The Unlocking Spell on Base LLMs: Rethinking Alignment via In-Context Learning [Allen AI] finds evidence that fine-tuning-based alignment is superficial by analyzing the token distribution shift after alignment. They then show that pure prompt-based alignment is competitive with SFT and SFT+RLHF alignment.
Distributional Preference Learning: Understanding and Accounting for Hidden Context in RLHF [Berkeley, MIT] investigates the impact of “hidden” context that is not represented in the training data for LLM fine-tuning. Hidden context is implicitly aggregated according to the “Borda count” voting rule, which leads to vulnerabilities in LLMs. They propose distributional preference learning to mitigate these problems.
Helping or Herding? Reward Model Ensembles Mitigate but do not Eliminate Reward Hacking [Google DeepMind, Google Research] shows that reward models are underspecified due to limited coverage of training data. This leads to over-optimization during alignment fine-tuning. Reward model ensembles can partially mitigate this problem, especially when based on different pretraining seeds.
Uncertainty-Penalized Reinforcement Learning from Human Feedback with Diverse Reward LoRA Ensembles [NUDT, Harbin] proposes to train an ensemble of reward models for uncertainty quantification. They then use this for fine-tuning LLMs with uncertainty-penalized reward to mitigate over-optimization.
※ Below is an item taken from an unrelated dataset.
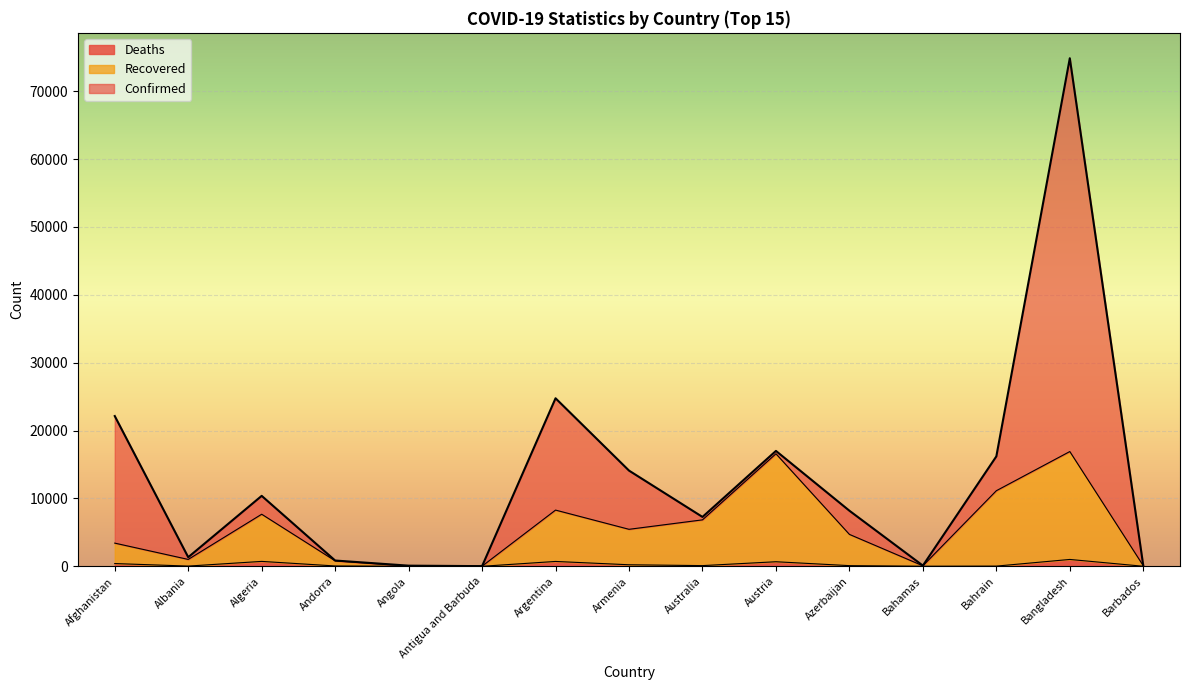

True or false: Confirmed and Deaths intersect in this chart.

False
Beyond One-Preference-Fits-All Alignment: Multi-Objective Direct Preference Optimization [Shanghai AI lab, SenseTime, CUHK] extends direct preference optimization (DPO) to the multi objective case with MODPO, analogous to MORLHF. This two-stage method first trains a “margin” reward model for each objective and then a joint LM using a weight vector to aggregate rewards.
Red team (attacks)
Scaling Laws for Adversarial Attacks on Language Model Activations [Google DeepMind] finds that up to 100 tokens can be manipulated by exhaustively searching for one adversarial input token. The number of affected output tokens furthermore scales linearly with the number of manipulated input tokens.
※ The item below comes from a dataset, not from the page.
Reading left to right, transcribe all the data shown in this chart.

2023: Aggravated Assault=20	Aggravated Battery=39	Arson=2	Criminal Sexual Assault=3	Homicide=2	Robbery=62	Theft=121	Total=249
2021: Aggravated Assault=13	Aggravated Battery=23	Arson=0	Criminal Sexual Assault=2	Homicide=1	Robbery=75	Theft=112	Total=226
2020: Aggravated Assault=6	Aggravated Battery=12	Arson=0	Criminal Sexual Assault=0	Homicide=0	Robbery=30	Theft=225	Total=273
DeepInception: Hypnotize Large Language Model to Be Jailbreaker [HKBU] sets up an inception-like scenario where the LLM recursively writes roleplaying-style jailbreak instructions until it fulfills the target request. This jailbreaking style remained effective throughout multiple interactions with GPT-4, hinting at a difficulty of updating against it.
Make Them Spill the Beans! Coercive Knowledge Extraction from (Production) LLMs [Purdue] attacks LLMs by using the model’s output logits, instead of crafting an input prompt. This “model interrogation” method can elicit harmful responses by intervening on a few critical output positions.
Blue team (defenses)
Benchmarking and Defending Against Indirect Prompt Injection Attacks on Large Language Models [USTC, HKUST, Microsoft] introduces a benchmark measuring LLM robustness to “indirect” prompt injection attacks, i.e. attacks embedded in external content. They propose 4 prompt-based and one fine-tuning-based defenses. The most successful prompt-based strategy simply moved external content before the user prompt.
Jatmo: Prompt Injection Defense by Task-Specific Finetuning [Berkeley, KACST] proposes to finetune a model only on the desired tasks to prevent prompt-injection attacks. They do this by first training a teacher model, which is then used to create data for fine-tuning task-specific models.
Scaling Compute Is Not All You Need for Adversarial Robustness [ETHZ, GT, EPFL, LLNL] derives scaling laws for adversarial robustness and finds that increasing compute does not bring as much advantage for adversarial robustness as it does for model performance.
Bergeron: Combating Adversarial Attacks through a Conscience-Based Alignment Framework [RSI] proposes a critique-and-correct-style framework for improving LLM response safety. They propose to revise both the prompt and model response in this style.